# Calculation of a certain type of contour integral

1. Jul 15, 2010

### hunt_mat

Hi,

During my research I came across a contour integral where the pole was on the boundary. I have never come across this before, do anyone of you know how I would go about computing this?

It involved the Hilbert transform and I can't find it in my undergraduate complex analysis books and I thought someone here might know.
On a similar note, if anyone has any good numerical routines for Hilbert transform, I would like to know.

Mat

2. Jul 15, 2010

### Mute

The way such a thing is dealt with is to have the contour run around the pole in a small semi-circular arc, in the limit that the radius of the arc tends to zero.

As long as it's a simple pole, the result is if a contour runs straight through a pole (which would correspond to a half-circle arc that excludes the pole from being inside the contour) the pole contributes half the residue to the integral. If the pole is at a corner of a contour (which corresponds to a quarter-circle arc around the contour) it would contribute 1/4 the residue.

3. Jul 16, 2010

### hunt_mat

Do you have a reference? The same idea is used in deriving the solution of the Benjamin-Ono equation.

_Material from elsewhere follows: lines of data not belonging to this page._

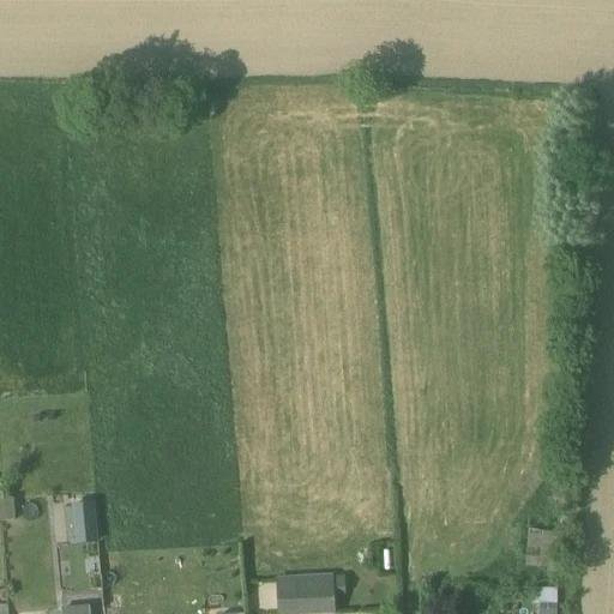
[(67,545),(98,543),(96,503),(66,504),(67,545)]
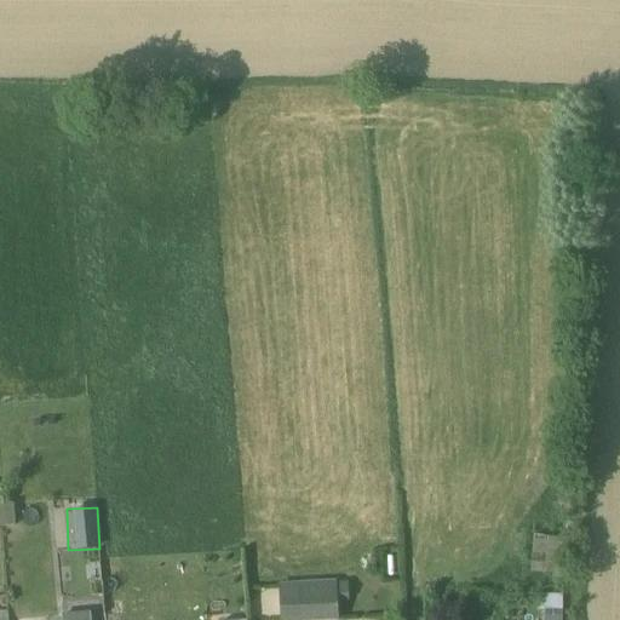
[(348,583),(337,584),(338,601),(349,600),(348,583)]
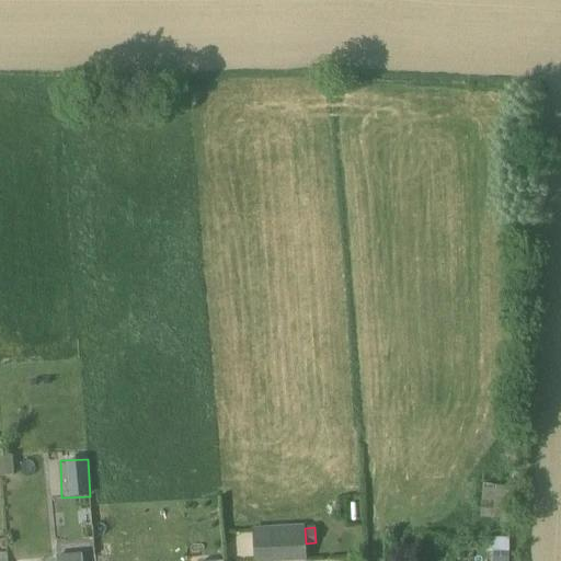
[(305,528),(270,529),(272,560),(307,559),(306,544),(305,528)]
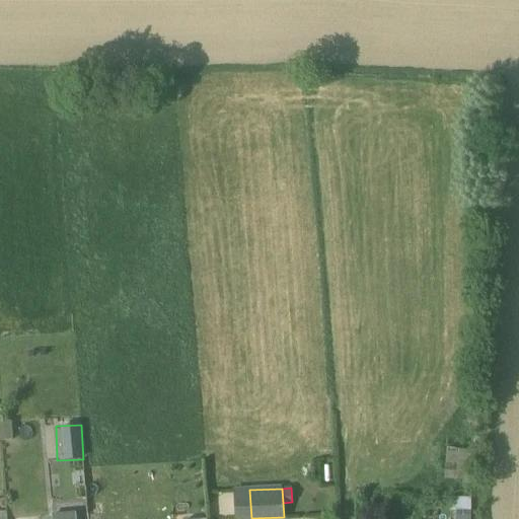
[(249,490),(234,491),(235,518),(239,518),(251,518),(249,490)]
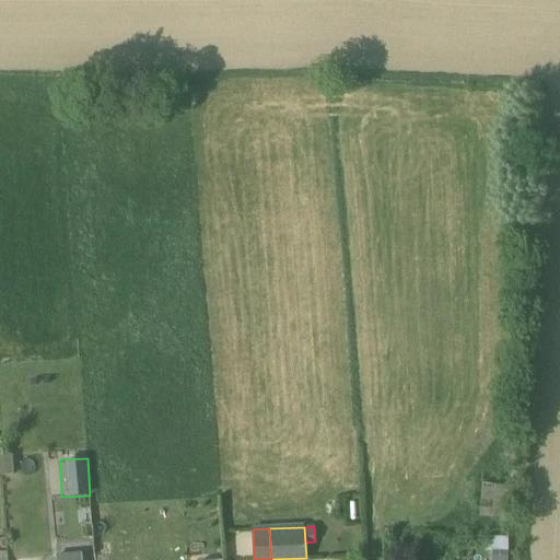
[(491,536),(491,559),(508,559),(506,536),(491,536)]
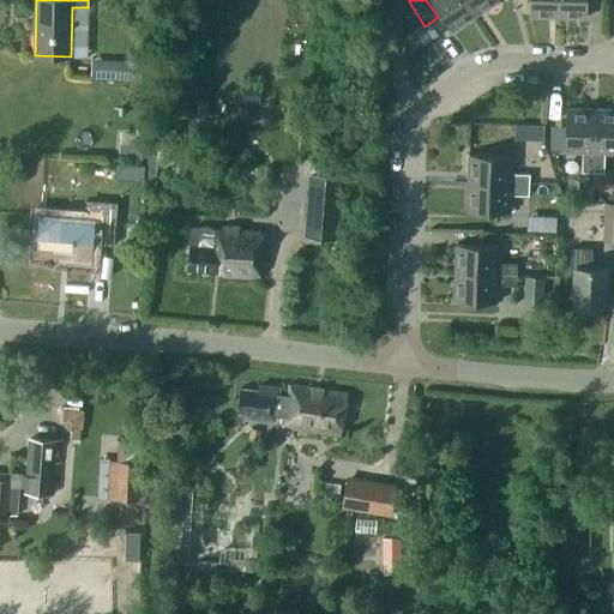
[(431,0),(452,30),(475,14),(465,0),(431,0)]
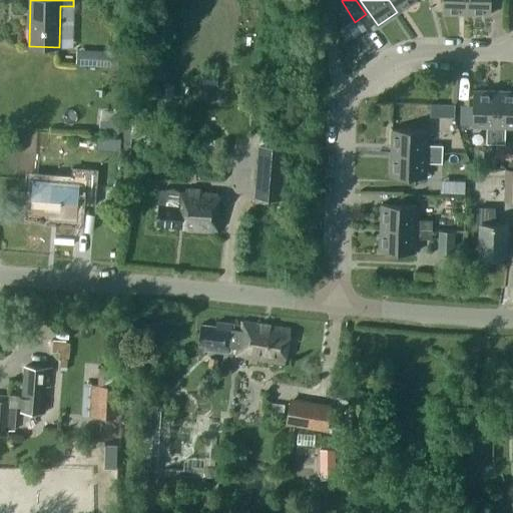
[(389,0),(397,12),(415,0),(389,0)]
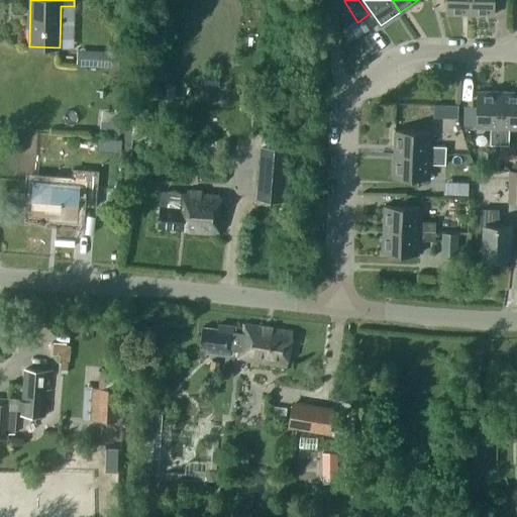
[(446,0),(446,13),(471,13),(470,0),(446,0)]
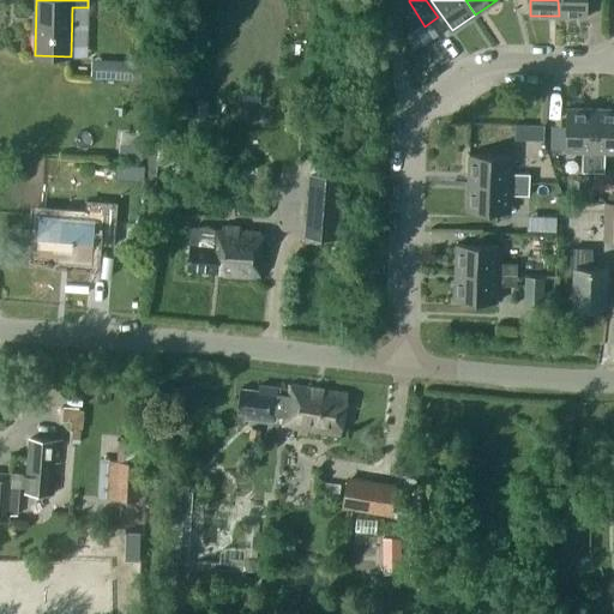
[(587,17),(587,0),(558,0),(559,16),(587,17)]
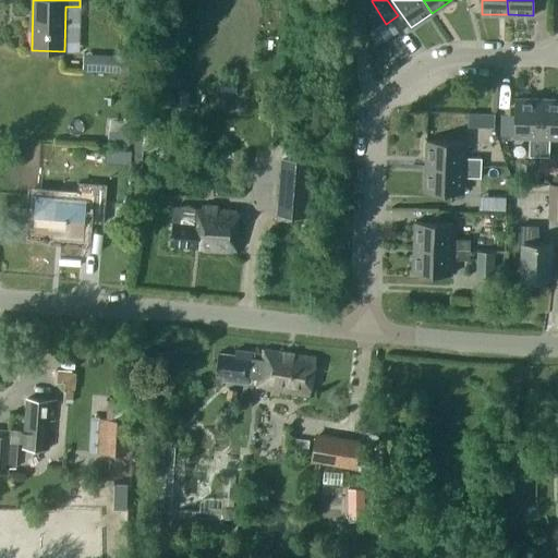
[(393,34),(404,26),(398,15),(386,24),(393,34)]
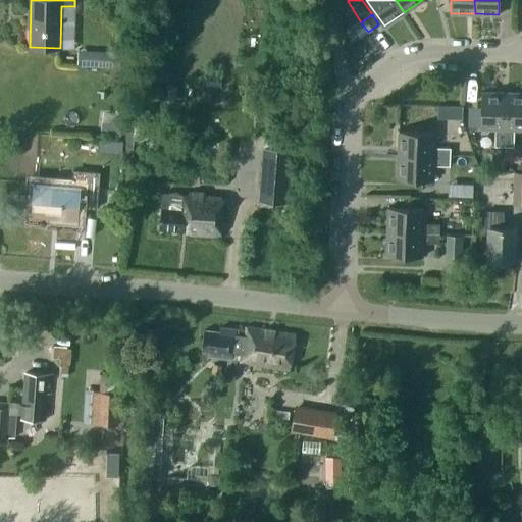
[(76,66),(120,68),(121,52),(77,50),(76,66)]
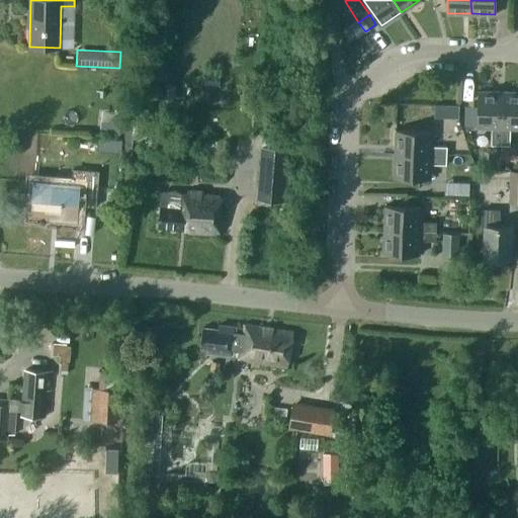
[(174,101),(175,84),(161,84),(161,101),(174,101)]
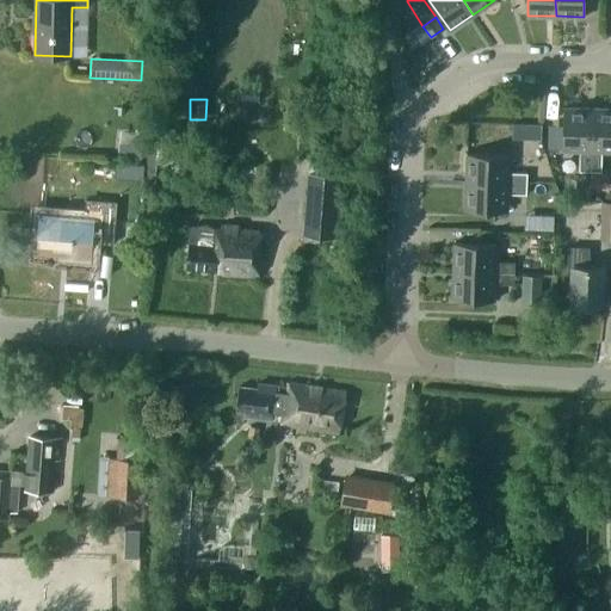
[(592,107),(563,107),(562,150),(579,150),(579,172),(590,172),(592,107)]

Surely if the pole was outside of the contour the integral would be zero by Cauchy's theorem. Am I missing something?

4. Jul 16, 2010

### jackmell

5. Jul 16, 2010

### jackmell

6. Jul 16, 2010

### Mute

No, it's not zero because in the limit that the arc around the pole goes to zero the contour goes straight through the pole, so there is a contribution.

Consider:

$$\oint_c dz \frac{f(z)}{z-z_0}$$
where f(z) is analytic everywhere inside and on the contour. If the pole of the integrand at z_0 lies on our contour C, we go around it in a semi-circular arc of radius $\epsilon$, as $\epsilon \rightarrow 0$. This part of the curve we'll parametrize by $z-z_0 = \epsilon \exp(i\theta)$. This gives

$$\int_\pi^0 d\theta i\epsilon e^{i\theta} \frac{f(z_0 + \epsilon e^{i\theta})}{\epsilon e^{i\theta}}$$

If we now take the limit $\epsilon \rightarrow 0$, we get
$$-i\int_0^\pi d\theta f(z_0) = -i\pi f(z_0)$$
which is half of the residue of f(z) at z_0 (with a minus sign because we traversed over the pole in a clockwise rotation).

Note that this calculation wouldn't work if the pole weren't simple, i.e., if the pole were $(z-z_0)^m$, with $m > 1$.

(However, jackmell's link suggests that if the pole is an odd power and our contour through it is a straight line segment, then treating the straight line segment as a principal value integral gives the half-residue again.)

That is interesting. I had not heard of this result before. Also interesting is that the contour through the pole in this case must be a straight line segment.

Last edited: Jul 16, 2010